▶ **Source document**

*** Block opens ***

If primary care is to move in the directions advocated by this committee, then many aspects of health professions education and training will need to be restructured.
This chapter explored the changes likely to be required in undergraduate and graduate training, argued that clinical training ought to involve exposure to multidisciplinary team practice, and examined issues of retraining physicians for primary care.
To reach these goals, the committee put forward several recommendations. With respect to undergraduate medical education, the committee was concerned that students gain experience in primary care settings; with respect to graduate training, the committee explored issues of residency programs in family practice, internal medicine, and pediatrics and the value of primary care tracks. Education in ambulatory sites, community health clinics, and managed care organizations is essential to create a primary care workforce that will serve the needs of men and women, children and adults, rich and poor, individuals in rural and urban locations, and persons of all ethnic backgrounds.
More broadly, the committee examined questions of advanced training for all primary care clinicians and called attention to the need for the development of a set of common core competencies for all primary care clinicians. In addition, the committee highlighted its concerns about two special areas of emphasis—communication skills and cultural sensitivity.

*** Block closes ***

Stored data
*** Block opens ***

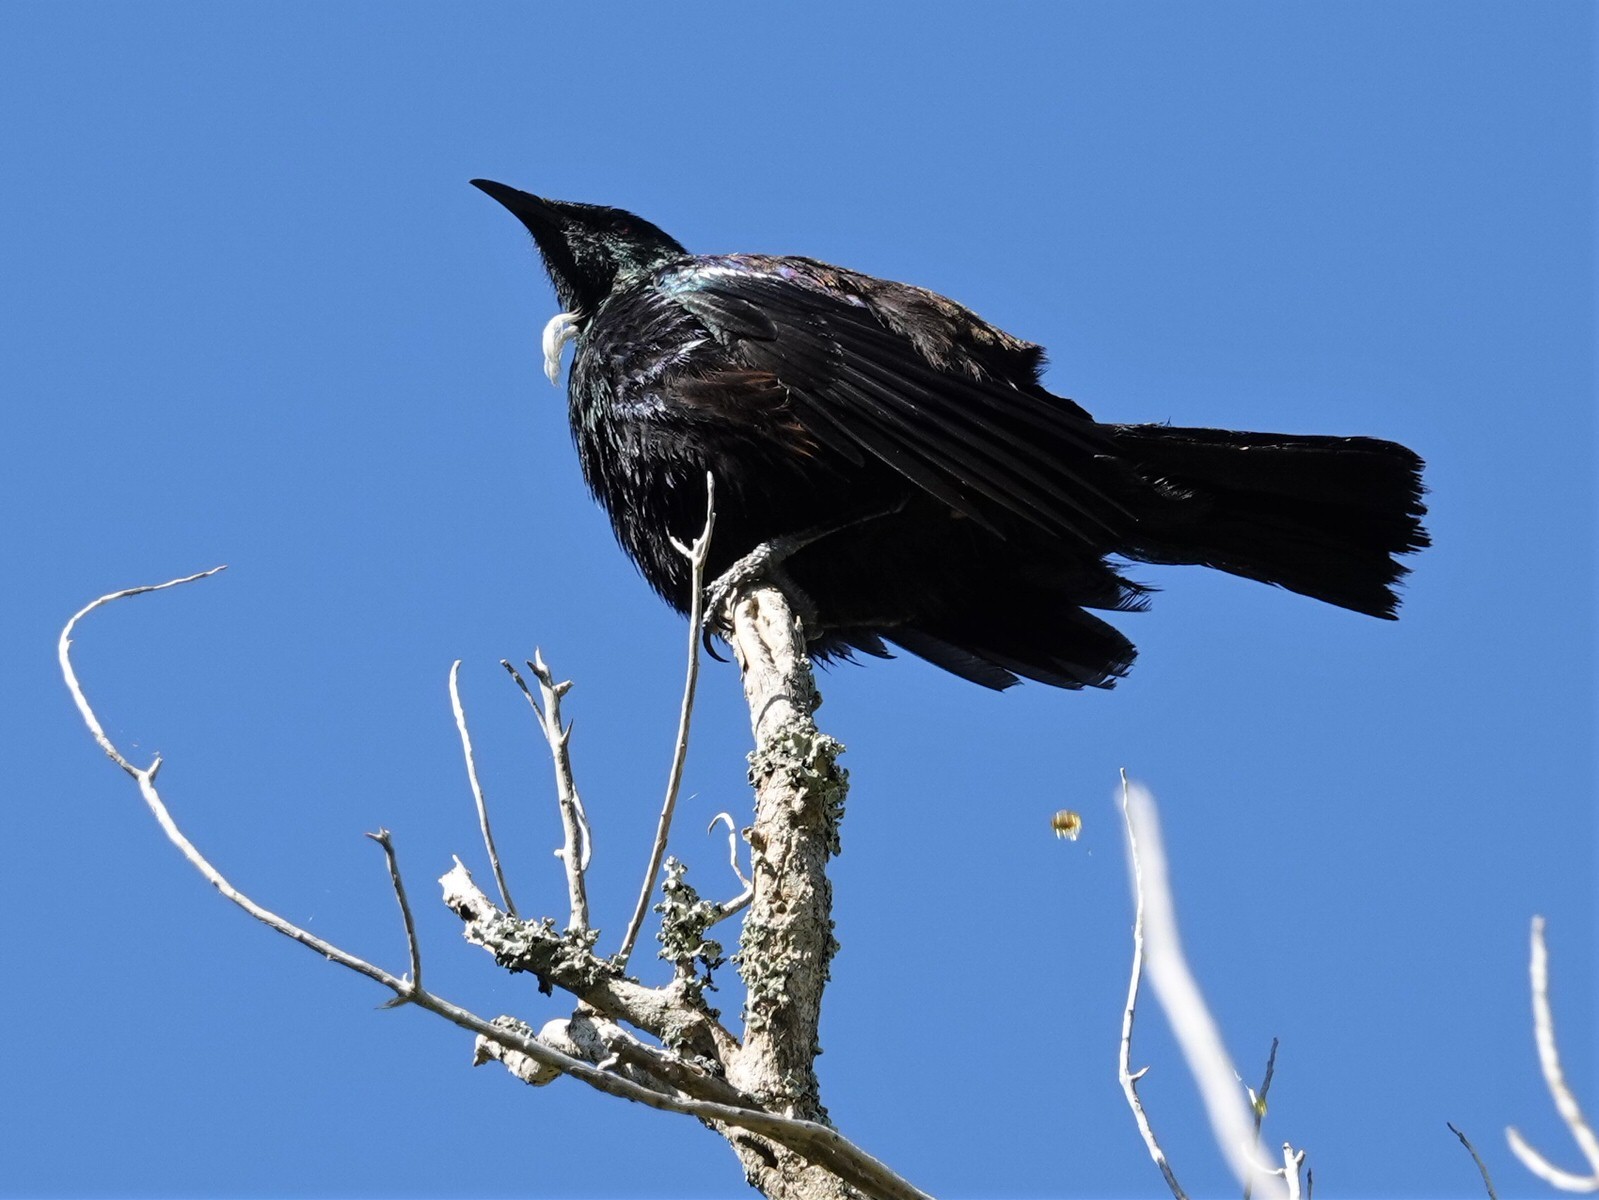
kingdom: Animalia
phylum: Chordata
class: Aves
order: Passeriformes
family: Meliphagidae
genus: Prosthemadera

*** Block closes ***

▶ **Tasks**
**A.** In the primary care text, what two special areas of emphasis did the committee highlight?
**B.** Translate this sentence from the primary care text into Spanish: "To reach these goals, the committee put forward several recommendations."
**C.** Copy the part of the primary care text that opens with the words containing "If primary care" and closes with "for primary care.".
Work from the primary care text alone, not the items.

▶ **Task-by-task results**
**A.** Communication skills and cultural sensitivity.

**B.** Para alcanzar estas metas, el comité presentó varias recomendaciones.

**C.**
If primary care is to move in the directions advocated by this committee, then many aspects of health professions education and training will need to be restructured.
This chapter explored the changes likely to be required in undergraduate and graduate training, argued that clinical training ought to involve exposure to multidisciplinary team practice, and examined issues of retraining physicians for primary care.